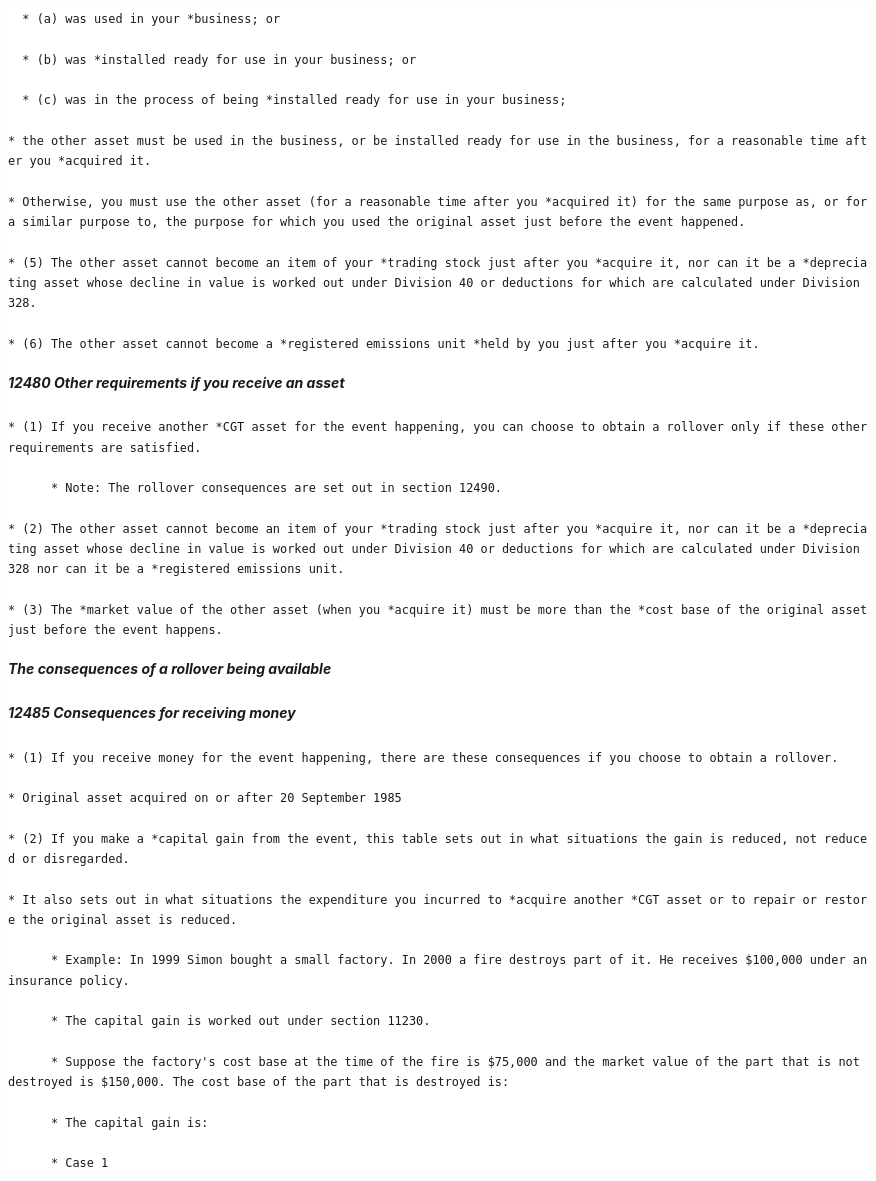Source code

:       * (a) was used in your *business; or

      * (b) was *installed ready for use in your business; or

      * (c) was in the process of being *installed ready for use in your business;

    * the other asset must be used in the business, or be installed ready for use in the business, for a reasonable time after you *acquired it.

    * Otherwise, you must use the other asset (for a reasonable time after you *acquired it) for the same purpose as, or for a similar purpose to, the purpose for which you used the original asset just before the event happened.

    * (5) The other asset cannot become an item of your *trading stock just after you *acquire it, nor can it be a *depreciating asset whose decline in value is worked out under Division 40 or deductions for which are calculated under Division 328.

    * (6) The other asset cannot become a *registered emissions unit *held by you just after you *acquire it.

##### 12480  Other requirements if you receive an asset 

    * (1) If you receive another *CGT asset for the event happening, you can choose to obtain a rollover only if these other requirements are satisfied.

          * Note: The rollover consequences are set out in section 12490.

    * (2) The other asset cannot become an item of your *trading stock just after you *acquire it, nor can it be a *depreciating asset whose decline in value is worked out under Division 40 or deductions for which are calculated under Division 328 nor can it be a *registered emissions unit.

    * (3) The *market value of the other asset (when you *acquire it) must be more than the *cost base of the original asset just before the event happens.

##### The consequences of a rollover being available

##### 12485  Consequences for receiving money

    * (1) If you receive money for the event happening, there are these consequences if you choose to obtain a rollover.

    * Original asset acquired on or after 20 September 1985

    * (2) If you make a *capital gain from the event, this table sets out in what situations the gain is reduced, not reduced or disregarded.

    * It also sets out in what situations the expenditure you incurred to *acquire another *CGT asset or to repair or restore the original asset is reduced.

          * Example: In 1999 Simon bought a small factory. In 2000 a fire destroys part of it. He receives $100,000 under an insurance policy.

          * The capital gain is worked out under section 11230.

          * Suppose the factory's cost base at the time of the fire is $75,000 and the market value of the part that is not destroyed is $150,000. The cost base of the part that is destroyed is:

          * The capital gain is: 

          * Case 1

» **About this exercise**:
From the entries, copy out each line containing the word "event".

» **Solution to this task**:
    * Otherwise, you must use the other asset (for a reasonable time after you *acquired it) for the same purpose as, or for a similar purpose to, the purpose for which you used the original asset just before the event happened.
    * (1) If you receive another *CGT asset for the event happening, you can choose to obtain a rollover only if these other requirements are satisfied.
    * (3) The *market value of the other asset (when you *acquire it) must be more than the *cost base of the original asset just before the event happens.
    * (1) If you receive money for the event happening, there are these consequences if you choose to obtain a rollover.
    * (2) If you make a *capital gain from the event, this table sets out in what situations the gain is reduced, not reduced or disregarded.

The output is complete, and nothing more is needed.